As the Congress wrestles with health care reform this week, a record number of California women of color and immigrant activists continue to impact the debate by flooding our Senators with phone calls after months of pressing California's representatives through our Health and Justice Now! campaign. Our message: health care reform must protect access to comprehensive reproductive health care, including abortion services coverage, and ensure that all Californians are covered.
The House version of health care reform that passed last month created a worst case scenario for Latinas and women of color by effectively banning abortion coverage through any insurance plan that does business with the government. Both the Senate and the House bills continue to contain provisions that exclude millions of immigrants from accessing the health coverage they need and deserve. In the Senate deliberations, we urge our leaders to seize this critical opportunity to regain moral ground in this national debate: health care is a human right, and no Californian should be left behind.
Low-income women of color and their families, in particular, have much at stake and an urgent need for reform. The current system has created tremendous challenges for us as mothers, sisters and daughters who are the primary coordinators of health care for our families. Consistent, persistent and historical health disparities demand that women of color be front and center on the road to reform.
The voices of women of color must be at the forefront of the public dialogue on health care reform. It's not enough for politicians to talk about the uninsured, they must demonstrate their leadership and take action. Over 2.9 million California women under the age of 65 were uninsured in 2007. And, while women of color comprise over half of the state's non-elderly women, we are disproportionately uninsured. If you are a young or immigrant woman of color, you are at even greater risk to lose or lack health insurance. Latinas have the highest uninsured rates across all racial and ethnic groups. In fact, nearly forty percent (39.3%) of Latinas of all ages are uninsured compared to 13.4% of white women.
Despite these statistics, the House of Representatives jeopardized women's health by passing its health care reform with exclusionary measures such as the Stupak-Pitts Amendment that will effectively ban abortion coverage in the new health insurance system.
As reproductive justice advocates, we know first hand that policies to reform health care must help eliminate the reproductive health inequities that persist among Latinas and other underserved women of color. Access to health coverage is a critical component in promoting the ability of women, their families, and communities, to lead healthy and fulfilling lives.

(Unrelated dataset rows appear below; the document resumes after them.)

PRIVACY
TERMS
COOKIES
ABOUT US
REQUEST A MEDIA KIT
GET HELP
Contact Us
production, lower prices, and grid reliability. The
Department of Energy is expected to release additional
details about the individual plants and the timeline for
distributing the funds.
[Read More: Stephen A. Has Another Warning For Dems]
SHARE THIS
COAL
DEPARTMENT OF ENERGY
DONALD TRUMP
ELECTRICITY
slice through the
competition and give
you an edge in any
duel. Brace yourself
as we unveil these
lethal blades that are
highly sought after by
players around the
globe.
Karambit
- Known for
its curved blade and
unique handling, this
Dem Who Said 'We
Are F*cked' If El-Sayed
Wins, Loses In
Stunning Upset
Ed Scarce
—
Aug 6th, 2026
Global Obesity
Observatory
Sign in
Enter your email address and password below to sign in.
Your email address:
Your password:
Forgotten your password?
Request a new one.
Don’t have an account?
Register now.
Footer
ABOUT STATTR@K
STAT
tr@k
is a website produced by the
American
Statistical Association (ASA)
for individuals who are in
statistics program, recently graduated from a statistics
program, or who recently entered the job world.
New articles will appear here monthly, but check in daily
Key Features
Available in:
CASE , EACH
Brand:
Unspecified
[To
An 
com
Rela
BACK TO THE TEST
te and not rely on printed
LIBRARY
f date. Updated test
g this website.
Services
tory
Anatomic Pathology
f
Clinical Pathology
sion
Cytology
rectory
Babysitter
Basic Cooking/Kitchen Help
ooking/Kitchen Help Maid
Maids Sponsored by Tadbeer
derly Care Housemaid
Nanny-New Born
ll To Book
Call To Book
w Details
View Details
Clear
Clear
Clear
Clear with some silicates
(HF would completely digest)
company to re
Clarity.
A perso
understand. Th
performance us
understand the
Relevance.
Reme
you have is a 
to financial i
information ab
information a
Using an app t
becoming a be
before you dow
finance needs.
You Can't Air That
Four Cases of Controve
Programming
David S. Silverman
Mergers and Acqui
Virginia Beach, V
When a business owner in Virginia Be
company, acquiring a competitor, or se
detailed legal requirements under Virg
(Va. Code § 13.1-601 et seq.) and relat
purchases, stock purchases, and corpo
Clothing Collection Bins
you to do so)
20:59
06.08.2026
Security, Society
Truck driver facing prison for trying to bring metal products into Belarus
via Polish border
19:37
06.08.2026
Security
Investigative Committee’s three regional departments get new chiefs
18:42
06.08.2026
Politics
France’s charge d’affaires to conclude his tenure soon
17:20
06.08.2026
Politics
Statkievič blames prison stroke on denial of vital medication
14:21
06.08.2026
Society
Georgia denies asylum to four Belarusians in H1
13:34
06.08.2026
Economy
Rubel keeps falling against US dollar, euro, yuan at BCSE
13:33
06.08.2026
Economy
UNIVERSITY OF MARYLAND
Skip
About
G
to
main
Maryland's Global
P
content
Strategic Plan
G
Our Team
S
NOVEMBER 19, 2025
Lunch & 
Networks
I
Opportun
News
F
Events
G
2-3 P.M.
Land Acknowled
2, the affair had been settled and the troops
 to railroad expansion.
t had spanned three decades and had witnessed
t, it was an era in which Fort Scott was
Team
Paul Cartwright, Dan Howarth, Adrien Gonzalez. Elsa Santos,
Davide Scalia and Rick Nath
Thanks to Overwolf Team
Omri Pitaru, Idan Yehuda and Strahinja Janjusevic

Fixing our broken health care system can only be achieved if every person living in the United States has equal access to health care. It is not only fair, but good policy to allow everyone who wishes to purchase insurance the ability to do so, including immigrants. For California, the inclusion of immigrants is not only critical to the state's economic survival but more importantly a moral imperative. Millions of immigrants -- including over 5 million immigrant women in California -- are in danger of being excluded from accessing the health coverage they need and deserve under provisions included in both the Senate and the House bills. California's economic crisis has devastated the safety net, leaving those with the least resources, particularly immigrants, with very few options.
Together, California Latinas for Reproductive Justice and our partner ACCESS/Women's Health Rights Coalition called upon thousands of California women of color and immigrant activists to right this wrong and collectively raised our voices during a statewide day of action to demand that health care reform efforts include the needs of women and immigrant communities. But this is only the most recent step in the Health & Justice Now! campaign that has been growing in momentum and force. As long as our communities' health and lives are at stake, our voices will continue to remain strong.